Tenebrae: Hope in the Darkness

As we enter Holy Week, we gather to meditate on the narrative that will unfold with intensity and drama in the coming days.  In the Tenebrae prayer service, usually held on the eve of Holy Week,  darkness becomes a symbolic representation of the context in which the passion and death of Christ occurs, a darkness that will eventually be broken by the light of Christ’s sacrifice on the cross. This darkness seems overwhelming, brutal, menacing, and leading to despair.
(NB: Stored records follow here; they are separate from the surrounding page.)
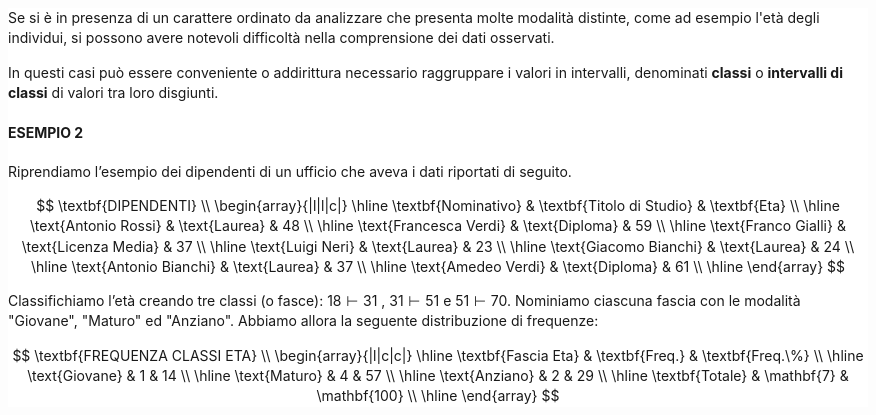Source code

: 

Se si è in presenza di un carattere ordinato da analizzare che presenta molte modalità distinte, come ad esempio l'età degli individui, si possono avere notevoli difficoltà nella comprensione dei dati osservati.

In questi casi può essere conveniente o addirittura necessario raggruppare i valori in intervalli, denominati **classi** o **intervalli di classi** di valori tra loro disgiunti.

#### ESEMPIO 2

Riprendiamo l’esempio dei dipendenti di un ufficio che aveva i dati riportati di seguito.

$$
\textbf{DIPENDENTI} \\
\begin{array}{|l|l|c|}
\hline
\textbf{Nominativo} & \textbf{Titolo di Studio} & \textbf{Eta} \\
\hline
\text{Antonio Rossi} & \text{Laurea} & 48 \\
\hline
\text{Francesca Verdi} & \text{Diploma}         & 59  \\
\hline
\text{Franco  Gialli}   & \text{Licenza Media}  & 37  \\
\hline
\text{Luigi  Neri}       & \text{Laurea}         & 23  \\
\hline
\text{Giacomo  Bianchi} & \text{Laurea}         & 24  \\
\hline
\text{Antonio  Bianchi} & \text{Laurea}          & 37  \\
\hline
\text{Amedeo  Verdi}    & \text{Diploma}         & 61  \\
\hline
\end{array}
$$

Classifichiamo l’età creando tre classi (o fasce): $18 \vdash 31$ , $31 \vdash 51$ e $51 \vdash 70$. Nominiamo ciascuna fascia con le modalità "Giovane", "Maturo" ed "Anziano". Abbiamo allora la seguente distribuzione di frequenze:

$$
\textbf{FREQUENZA CLASSI ETA} \\
\begin{array}{|l|c|c|}
\hline
\textbf{Fascia Eta} & \textbf{Freq.} & \textbf{Freq.\%} \\
\hline 
\text{Giovane} & 1 & 14 \\
\hline                                   
\text{Maturo} & 4 & 57 \\
\hline
\text{Anziano} & 2 & 29 \\
\hline 
\textbf{Totale} & \mathbf{7} & \mathbf{100}  \\
\hline
\end{array}
$$
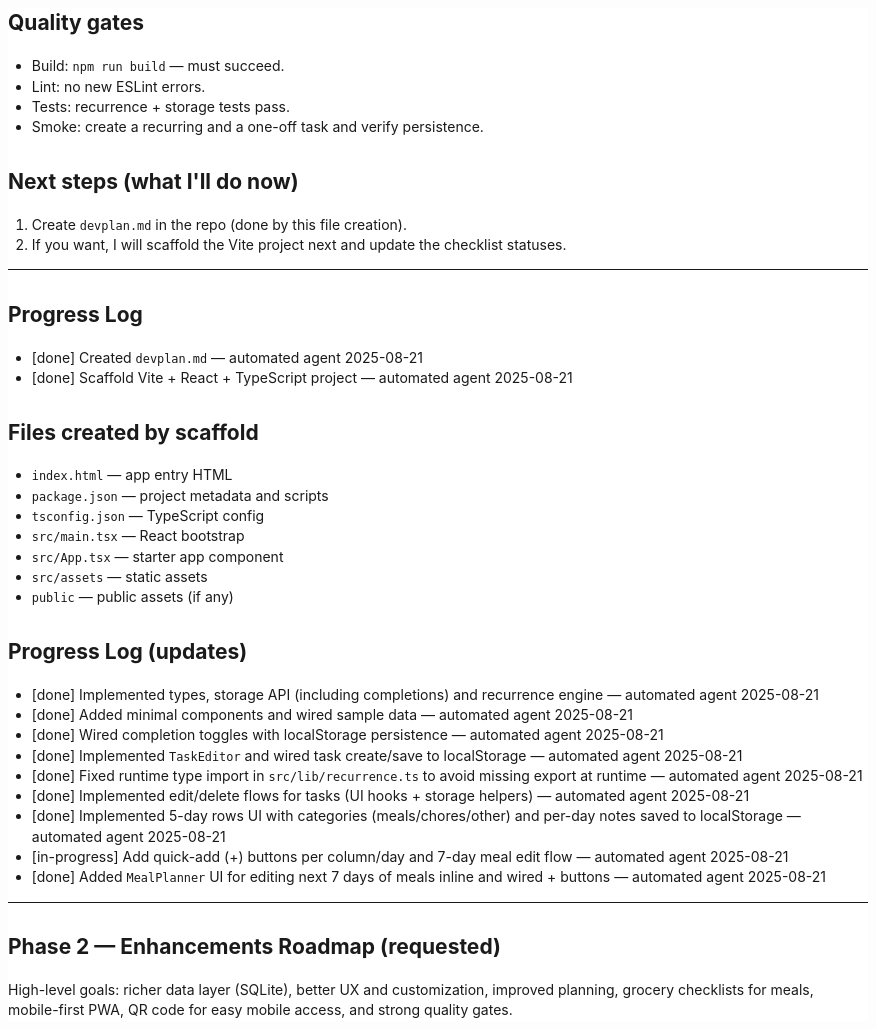 ## Quality gates
- Build: `npm run build` — must succeed.
- Lint: no new ESLint errors.
- Tests: recurrence + storage tests pass.
- Smoke: create a recurring and a one-off task and verify persistence.

## Next steps (what I'll do now)
1. Create `devplan.md` in the repo (done by this file creation).
2. If you want, I will scaffold the Vite project next and update the checklist statuses.

---

## Progress Log
- [done] Created `devplan.md` — automated agent 2025-08-21
 - [done] Scaffold Vite + React + TypeScript project — automated agent 2025-08-21

## Files created by scaffold
- `index.html` — app entry HTML
- `package.json` — project metadata and scripts
- `tsconfig.json` — TypeScript config
- `src/main.tsx` — React bootstrap
- `src/App.tsx` — starter app component
- `src/assets` — static assets
- `public` — public assets (if any)

## Progress Log (updates)
- [done] Implemented types, storage API (including completions) and recurrence engine — automated agent 2025-08-21
- [done] Added minimal components and wired sample data — automated agent 2025-08-21
- [done] Wired completion toggles with localStorage persistence — automated agent 2025-08-21
- [done] Implemented `TaskEditor` and wired task create/save to localStorage — automated agent 2025-08-21
- [done] Fixed runtime type import in `src/lib/recurrence.ts` to avoid missing export at runtime — automated agent 2025-08-21
- [done] Implemented edit/delete flows for tasks (UI hooks + storage helpers) — automated agent 2025-08-21
- [done] Implemented 5-day rows UI with categories (meals/chores/other) and per-day notes saved to localStorage — automated agent 2025-08-21
- [in-progress] Add quick-add (+) buttons per column/day and 7-day meal edit flow — automated agent 2025-08-21
- [done] Added `MealPlanner` UI for editing next 7 days of meals inline and wired + buttons — automated agent 2025-08-21

---

## Phase 2 — Enhancements Roadmap (requested)

High-level goals: richer data layer (SQLite), better UX and customization, improved planning, grocery checklists for meals, mobile-first PWA, QR code for easy mobile access, and strong quality gates.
But this darkness, which all of us have experienced at some point in our lives, and may even be experiencing now, turns our attention to the light of Christ, to Christ our hope. 

The Jesuit priest, Father Alfred Delp, is a powerful witness to this truth.  Arrested by the Nazis and eventually killed by them in 1945, Father Delp wrote a series of reflections while in prison which were eventually published under the title “The Prison Meditations of Father Delp.”  In one place he writes: “Darkness shall not frighten us or distress wear us out; we will go on waiting, watching and praying until the star rises.”

And in another place: “When through one man a little more love and goodness, a little more light and truth comes into the world, then that man’s life has had meaning.”

Jesus Christ is that man through whom more love and goodness, more light and truth has come into the world and his life helps us not to be frightened by those periods of darkness or distress that can at times seem to overwhelm us.  The witness of Christ’s sacrifice on the cross enables us to go on waiting and watching and praying until we experience resurrection and eternal life.

Please join me in prayer for and with the entire Theological College community during this mysterious time of Christ-filled solitude, as we greet the light of the Lord’s mercy for us and for the whole world, especially those suffering from anxiety, illness, and bereavement.